Let there be a subadditive function $f : \mathbb R^n \to \mathbb R$, that is ,\begin{gather}f(a+b) \leq f(a) + f(b) \quad \forall a, b \in \mathbb R^n,\tag{1}\label{eq1}\end{gather} and lets write $f' : \mathbb R^n \to \mathbb R^n$ for the gradient of $f$.
Question 1: Under which circumstances can we expect the subadditivity property also hold for $f'$, where "$\leq$" is understood component-wise, that is, \begin{gather}f_i'(a+b) \leq f_i'(a) + f_i'(b) \enspace \quad \forall i \in [n],\enspace a, b \in \mathbb R^n\text? \tag{2}\label{eq2}\end{gather}
A popular example for subadditive functions is the square root $f(t) = \sqrt{t}$, which is only defined on a subset of $\mathbb R$, but still preserves the subadditivity property under differentiation.
In my specific case, the function $f$ is additionally convex, hence, we know that $f'_i$ possesses no extrema.

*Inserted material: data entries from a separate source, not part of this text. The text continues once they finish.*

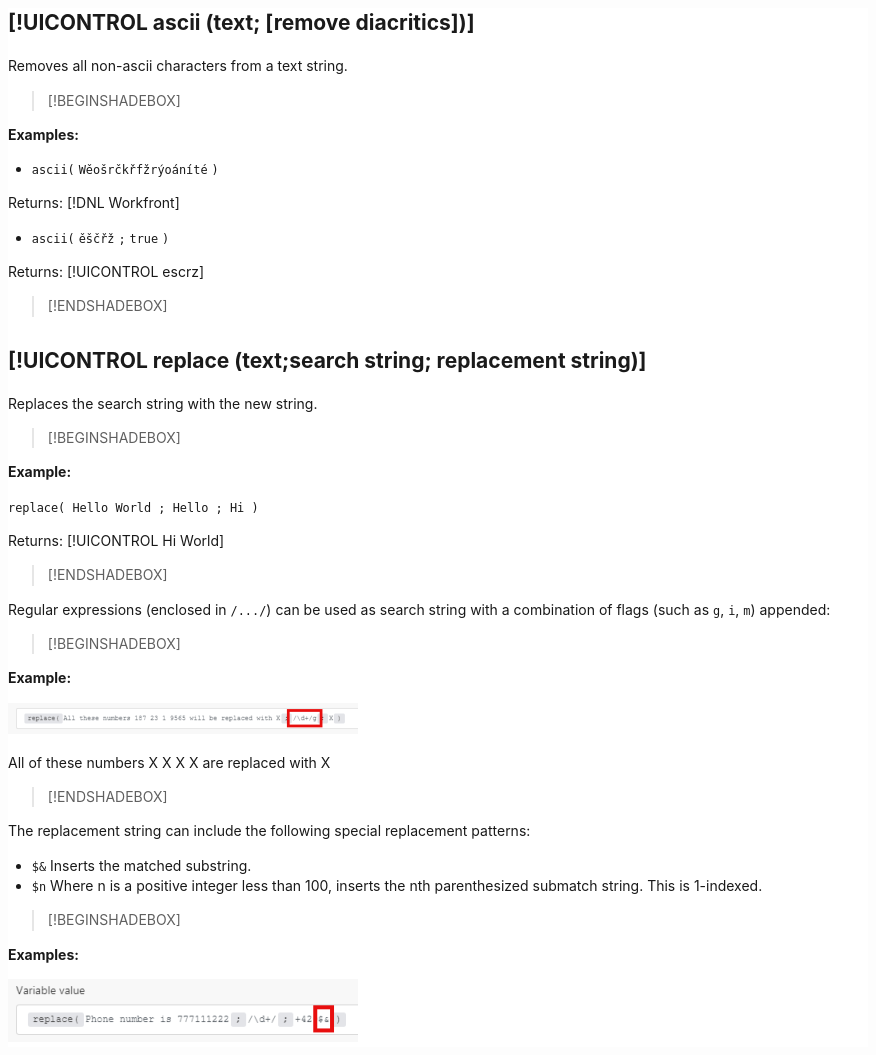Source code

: ## [!UICONTROL ascii (text; [remove diacritics])]

Removes all non-ascii characters from a text string.

>[!BEGINSHADEBOX]

**Examples:**

* `ascii(` `Wěošrčkřfžrýoáníté` `)`

Returns: [!DNL Workfront]

* `ascii(` `ěščřž` `;` `true` `)`

Returns: [!UICONTROL escrz]

>[!ENDSHADEBOX]

## [!UICONTROL replace (text;search string; replacement string)]

Replaces the search string with the new string.

>[!BEGINSHADEBOX]

**Example:** 

`replace( Hello World ; Hello ; Hi )`

Returns: [!UICONTROL Hi World]  

>[!ENDSHADEBOX]

Regular expressions (enclosed in `/.../`) can be used as search string with a combination of flags (such as `g`, `i`, `m`) appended:

>[!BEGINSHADEBOX]

**Example:**  

![](assets/replace---1-350x31.png)

All of these numbers X X X X are replaced with X  

>[!ENDSHADEBOX]

The replacement string can include the following special replacement patterns:

* `$&` Inserts the matched substring.
* `$n` Where n is a positive integer less than 100, inserts the nth parenthesized submatch string. This is 1-indexed.

>[!BEGINSHADEBOX]

**Examples:**  

![](assets/variable-value-350x63.png)
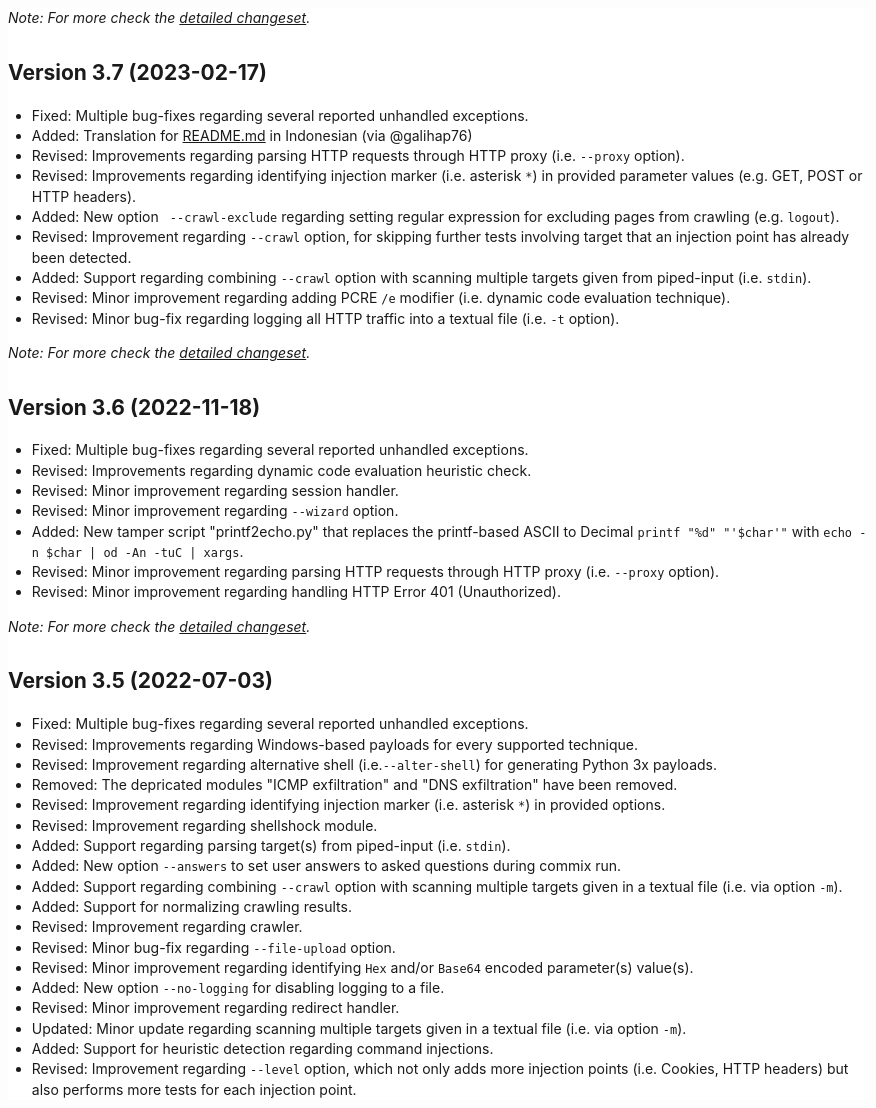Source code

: _Note: For more check the [detailed changeset](https://github.com/commixproject/commix/compare/v3.7...v3.8)._

## Version 3.7 (2023-02-17)
* Fixed: Multiple bug-fixes regarding several reported unhandled exceptions.
* Added: Translation for [README.md](https://github.com/commixproject/commix/blob/master/doc/translations/README-idn-IDN.md) in Indonesian (via @galihap76)
* Revised: Improvements regarding parsing HTTP requests through HTTP proxy (i.e. `--proxy` option).
* Revised: Improvements regarding identifying injection marker (i.e. asterisk `*`) in provided parameter values (e.g. GET, POST or HTTP headers). 
* Added: New option ` --crawl-exclude` regarding setting regular expression for excluding pages from crawling (e.g. `logout`).
* Revised: Improvement regarding `--crawl` option, for skipping further tests involving target that an injection point has already been detected.
* Added: Support regarding combining `--crawl` option with scanning multiple targets given from piped-input (i.e. `stdin`).
* Revised: Minor improvement regarding adding PCRE `/e` modifier (i.e. dynamic code evaluation technique).
* Revised: Minor bug-fix regarding logging all HTTP traffic into a textual file (i.e. `-t` option).

_Note: For more check the [detailed changeset](https://github.com/commixproject/commix/compare/v3.6...v3.7)._

## Version 3.6 (2022-11-18)
* Fixed: Multiple bug-fixes regarding several reported unhandled exceptions.
* Revised: Improvements regarding dynamic code evaluation heuristic check.
* Revised: Minor improvement regarding session handler.
* Revised: Minor improvement regarding `--wizard` option.
* Added: New tamper script "printf2echo.py" that replaces the printf-based ASCII to Decimal `printf "%d" "'$char'"` with `echo -n $char | od -An -tuC | xargs`.
* Revised: Minor improvement regarding parsing HTTP requests through HTTP proxy (i.e. `--proxy` option).
* Revised: Minor improvement regarding handling HTTP Error 401 (Unauthorized).

_Note: For more check the [detailed changeset](https://github.com/commixproject/commix/compare/v3.5...v3.6)._

## Version 3.5 (2022-07-03)
* Fixed: Multiple bug-fixes regarding several reported unhandled exceptions.
* Revised: Improvements regarding Windows-based payloads for every supported technique.
* Revised: Improvement regarding alternative shell (i.e.`--alter-shell`) for generating Python 3x payloads.
* Removed: The depricated modules "ICMP exfiltration" and "DNS exfiltration" have been removed.
* Revised: Improvement regarding identifying injection marker (i.e. asterisk `*`) in provided options.
* Revised: Improvement regarding shellshock module.
* Added: Support regarding parsing target(s) from piped-input (i.e. `stdin`).
* Added: New option `--answers` to set user answers to asked questions during commix run.
* Added: Support regarding combining `--crawl` option with scanning multiple targets given in a textual file (i.e. via option `-m`).
* Added: Support for normalizing crawling results.
* Revised: Improvement regarding crawler.
* Revised: Minor bug-fix regarding `--file-upload` option.
* Revised: Minor improvement regarding identifying `Hex` and/or `Base64` encoded parameter(s) value(s).
* Added: New option `--no-logging` for disabling logging to a file.
* Revised: Minor improvement regarding redirect handler.
* Updated: Minor update regarding scanning multiple targets given in a textual file (i.e. via option `-m`).
* Added: Support for heuristic detection regarding command injections. 
* Revised: Ιmprovement regarding `--level` option, which not only adds more injection points (i.e. Cookies, HTTP headers) but also performs more tests for each injection point.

It is also defined on the whole $\mathbb R^n$. Does this have implications for Eq. \eqref{eq2}?
Question 2: Out of interest, can somebody provide a counterexample of a function $f$, which is subadditive on the whole $\mathbb R$ (ie, Eq. \eqref{eq1} is fulfilled), but contradicts Eq. \eqref{eq2}?
Consider $f(x) = |x|$ which is subadditive on $\mathbb R$. Its derivative is not defined at $0$, but even where it is defined it fails to be subadditive, e.g. $f'(1) > f'(-1) + f'(2)$.
For an example that is differentiable on all of $\mathbb R$, try $$ f(x) = \cases{2|x| & if $|x|\ge 1$\cr x^2+1 & otherwise}$$
EDIT: Somewhat more generally, the only cases where an even differentiable function $f$ and its derivative $f'$ are both subadditive on all of $\mathbb R$ are when $f$ is constant. Indeed, suppose $f$ is subadditive, differentiable and even, so $f'$ is odd. But then if $f'$ is subadditive it must be additive (and thus linear), since if $f'(x + y) < f'(x) + f'(y)$ we would have $f'(-x-y) = -f'(x+y) > -f'(x) - f'(y) = f'(-x) + f'(-y)$. And since a quadratic is never subadditive on $\mathbb R$, this can only happen if $f$ is constant.